Write down each of the records again, exactly and in full.
Data supplied Start Marker
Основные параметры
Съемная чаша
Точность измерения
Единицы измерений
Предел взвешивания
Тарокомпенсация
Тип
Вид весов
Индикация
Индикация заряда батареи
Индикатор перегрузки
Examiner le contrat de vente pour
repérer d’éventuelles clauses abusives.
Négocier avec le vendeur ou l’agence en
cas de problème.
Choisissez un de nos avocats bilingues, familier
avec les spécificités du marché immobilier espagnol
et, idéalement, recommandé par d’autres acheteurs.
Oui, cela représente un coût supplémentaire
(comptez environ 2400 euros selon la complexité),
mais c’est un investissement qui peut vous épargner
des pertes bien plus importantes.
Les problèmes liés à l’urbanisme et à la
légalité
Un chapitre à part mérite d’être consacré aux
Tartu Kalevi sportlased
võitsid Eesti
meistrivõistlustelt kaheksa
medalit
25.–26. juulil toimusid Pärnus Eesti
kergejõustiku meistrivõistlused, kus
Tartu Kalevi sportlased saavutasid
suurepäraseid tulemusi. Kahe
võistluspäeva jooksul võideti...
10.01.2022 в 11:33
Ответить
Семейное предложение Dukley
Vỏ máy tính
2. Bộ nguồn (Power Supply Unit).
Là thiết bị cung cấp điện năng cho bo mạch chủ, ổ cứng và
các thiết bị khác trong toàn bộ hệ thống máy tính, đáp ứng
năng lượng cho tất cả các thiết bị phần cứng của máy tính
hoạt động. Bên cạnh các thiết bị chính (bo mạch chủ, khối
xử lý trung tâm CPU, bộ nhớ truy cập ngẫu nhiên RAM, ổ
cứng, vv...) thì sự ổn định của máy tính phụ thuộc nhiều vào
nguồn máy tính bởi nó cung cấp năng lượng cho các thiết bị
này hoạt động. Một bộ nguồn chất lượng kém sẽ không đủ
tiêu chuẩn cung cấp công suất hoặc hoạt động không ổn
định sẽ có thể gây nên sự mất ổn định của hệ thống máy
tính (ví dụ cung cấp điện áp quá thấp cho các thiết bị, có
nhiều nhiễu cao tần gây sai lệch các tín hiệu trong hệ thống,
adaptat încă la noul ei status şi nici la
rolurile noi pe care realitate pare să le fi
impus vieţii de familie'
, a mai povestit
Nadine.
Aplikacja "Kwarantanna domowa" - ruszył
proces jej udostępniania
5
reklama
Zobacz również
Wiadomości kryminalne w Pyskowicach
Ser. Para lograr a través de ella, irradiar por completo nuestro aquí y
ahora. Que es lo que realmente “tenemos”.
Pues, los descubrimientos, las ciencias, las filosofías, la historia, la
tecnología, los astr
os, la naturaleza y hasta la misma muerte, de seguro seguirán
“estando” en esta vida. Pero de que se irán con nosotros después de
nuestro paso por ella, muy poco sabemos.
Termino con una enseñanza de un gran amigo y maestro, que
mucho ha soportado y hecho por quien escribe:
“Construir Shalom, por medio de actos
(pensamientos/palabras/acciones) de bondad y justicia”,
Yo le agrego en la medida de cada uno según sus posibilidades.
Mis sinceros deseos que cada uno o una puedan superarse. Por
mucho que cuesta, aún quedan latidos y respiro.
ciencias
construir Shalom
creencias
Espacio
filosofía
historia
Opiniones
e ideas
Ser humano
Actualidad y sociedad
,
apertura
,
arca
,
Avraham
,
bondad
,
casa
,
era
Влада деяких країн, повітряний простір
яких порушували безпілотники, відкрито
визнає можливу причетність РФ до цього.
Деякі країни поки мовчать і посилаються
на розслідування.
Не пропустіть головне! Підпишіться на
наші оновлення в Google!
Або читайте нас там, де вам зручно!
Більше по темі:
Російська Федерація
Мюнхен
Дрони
Data supplied End Marker
**Solution for this problem:**
Основные параметры
Съемная чаша
Точность измерения
Единицы измерений
Предел взвешивания
Тарокомпенсация
Тип
Вид весов
Индикация
Индикация заряда батареи
Индикатор перегрузки
Examiner le contrat de vente pour
repérer d’éventuelles clauses abusives.
Négocier avec le vendeur ou l’agence en
cas de problème.
Choisissez un de nos avocats bilingues, familier
avec les spécificités du marché immobilier espagnol
et, idéalement, recommandé par d’autres acheteurs.
Oui, cela représente un coût supplémentaire
(comptez environ 2400 euros selon la complexité),
mais c’est un investissement qui peut vous épargner
des pertes bien plus importantes.
Les problèmes liés à l’urbanisme et à la
légalité
Un chapitre à part mérite d’être consacré aux
Tartu Kalevi sportlased
võitsid Eesti
meistrivõistlustelt kaheksa
medalit
25.–26. juulil toimusid Pärnus Eesti
kergejõustiku meistrivõistlused, kus
Tartu Kalevi sportlased saavutasid
suurepäraseid tulemusi. Kahe
võistluspäeva jooksul võideti...
10.01.2022 в 11:33
Ответить
Семейное предложение Dukley
Vỏ máy tính
2. Bộ nguồn (Power Supply Unit).
Là thiết bị cung cấp điện năng cho bo mạch chủ, ổ cứng và
các thiết bị khác trong toàn bộ hệ thống máy tính, đáp ứng
năng lượng cho tất cả các thiết bị phần cứng của máy tính
hoạt động. Bên cạnh các thiết bị chính (bo mạch chủ, khối
xử lý trung tâm CPU, bộ nhớ truy cập ngẫu nhiên RAM, ổ
cứng, vv...) thì sự ổn định của máy tính phụ thuộc nhiều vào
nguồn máy tính bởi nó cung cấp năng lượng cho các thiết bị
này hoạt động. Một bộ nguồn chất lượng kém sẽ không đủ
tiêu chuẩn cung cấp công suất hoặc hoạt động không ổn
định sẽ có thể gây nên sự mất ổn định của hệ thống máy
tính (ví dụ cung cấp điện áp quá thấp cho các thiết bị, có
nhiều nhiễu cao tần gây sai lệch các tín hiệu trong hệ thống,
adaptat încă la noul ei status şi nici la
rolurile noi pe care realitate pare să le fi
impus vieţii de familie'
, a mai povestit
Nadine.
Aplikacja "Kwarantanna domowa" - ruszył
proces jej udostępniania
5
reklama
Zobacz również
Wiadomości kryminalne w Pyskowicach
Ser. Para lograr a través de ella, irradiar por completo nuestro aquí y
ahora. Que es lo que realmente “tenemos”.
Pues, los descubrimientos, las ciencias, las filosofías, la historia, la
tecnología, los astr
os, la naturaleza y hasta la misma muerte, de seguro seguirán
“estando” en esta vida. Pero de que se irán con nosotros después de
nuestro paso por ella, muy poco sabemos.
Termino con una enseñanza de un gran amigo y maestro, que
mucho ha soportado y hecho por quien escribe:
“Construir Shalom, por medio de actos
(pensamientos/palabras/acciones) de bondad y justicia”,
Yo le agrego en la medida de cada uno según sus posibilidades.
Mis sinceros deseos que cada uno o una puedan superarse. Por
mucho que cuesta, aún quedan latidos y respiro.
ciencias
construir Shalom
creencias
Espacio
filosofía
historia
Opiniones
e ideas
Ser humano
Actualidad y sociedad
,
apertura
,
arca
,
Avraham
,
bondad
,
casa
,
era
Влада деяких країн, повітряний простір
яких порушували безпілотники, відкрито
визнає можливу причетність РФ до цього.
Деякі країни поки мовчать і посилаються
на розслідування.
Не пропустіть головне! Підпишіться на
наші оновлення в Google!
Або читайте нас там, де вам зручно!
Більше по темі:
Російська Федерація
Мюнхен
Дрони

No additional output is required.